Вызов принял Честертон, а не Конан Дойл или кто-то из его коллег. Насколько удачно он справился с задачей? Не знаем, об этом судить читателям: Пембертон, по-джентльменски соблюдая условия игры, никогда не рассказывал, такой ли виделась развязка ему самому. Честно говоря, вряд ли. Впрочем, творчество Пембертона вообще осталось достоянием главным образом его эпохи – поэтому мы в данном сборнике помещаем скорее пересказ, чем перевод его первой части. Тут ситуация обратная случаю с «Древами гордыни»: в исходном, «пембертоновском» виде эту часть будет слишком трудно воспринять современному читателю. Однако перевод это или пересказ, но на страницах этого сборника «Дело Доннингтонов» ВПЕРВЫЕ предстает в двух частях (оно и в Англии так не издавалось: главы, написанные Пембертоном и Честертоном, в 1914 году выходили порознь, на страницах журнала, с хронологическим разрывом!). А без первой части вторая, принадлежащая руке самого Честертона, делается абсолютно непонятной, да и адекватно переведена быть не может…

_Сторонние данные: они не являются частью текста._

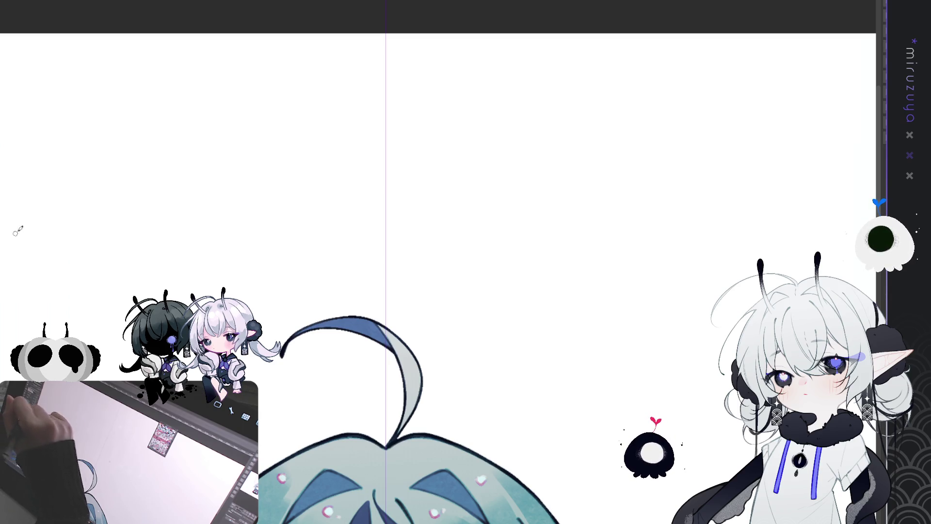
- Sketch and rework the crown's top zigzag with side tails above the head
mouse_move(374, 194)
left_mouse_down()
mouse_move(397, 193)
mouse_move(410, 173)
left_mouse_up()
key("ctrl+z")
key("ctrl+z")
key("ctrl+z")
key("ctrl+z")
left_click_drag(361, 173, 373, 184)
key("ctrl+z")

В-третьих, при погружении в мир, где обитают персонажи Честертона (как и их автор), постоянно приходится, условно говоря, использовать дополнительные светофильтры. Он, этот мир, еще не получил ту страшную прививку от ксенофобии, которую дала современной цивилизации только Вторая мировая война. Поэтому даже его достойные представители – а отец Браун и Фламбо, не говоря уж о Честертоне, безусловно таковы! – порой используют формулировки, которые сейчас выглядели бы откровенно расистскими.

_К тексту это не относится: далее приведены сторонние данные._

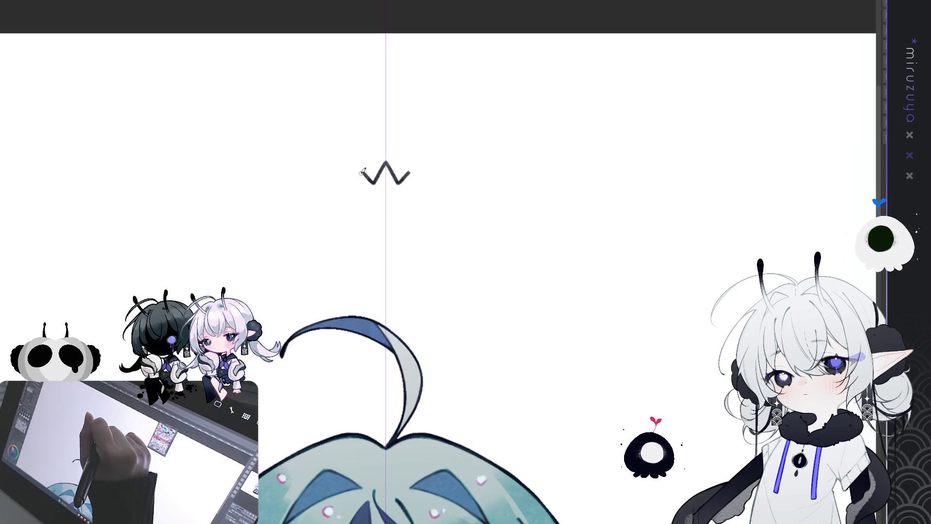
key("ctrl+z")
key("ctrl+z")
key("ctrl+y")
key("ctrl+y")
key("ctrl+z")
key("ctrl+z")
key("ctrl+y")
key("ctrl+y")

Однако тем ценнее, что эти подсознательные, с молоком матери впитанные убеждения не влияют на их действия и не предопределяют выводы расследования.

Бог из гонга

Ранней зимой случаются такие ничем не примечательные промозглые деньки, когда сияние солнца выглядит не золотым, а серебристым, а порой и вовсе оловянно-свинцовым. В сотнях унылых контор и вызывающих зевоту гостиных этот день назвали бы тоскливым, но воистину тоскливым он был на полосе прибоя эссекского побережья, плоского, как блин. Однообразие тамошнего пейзажа казалось наиболее угнетающим как раз тогда, когда нарушалось фонарными столбами, расположенными далеко друг от друга, куда менее окультуренными, чем деревья, или же деревьями, куда более чудовищными, нежели фонарные столбы. Выпавший недавно легкий снег уже наполовину растаял, и, когда мороз ударил вновь, узкие лужи застыли полосами – не серебряными, а скорее свинцовыми. Больше снегопада не было, полоса старого снега тянулась по всему побережью, застыв наподобие бледной пены.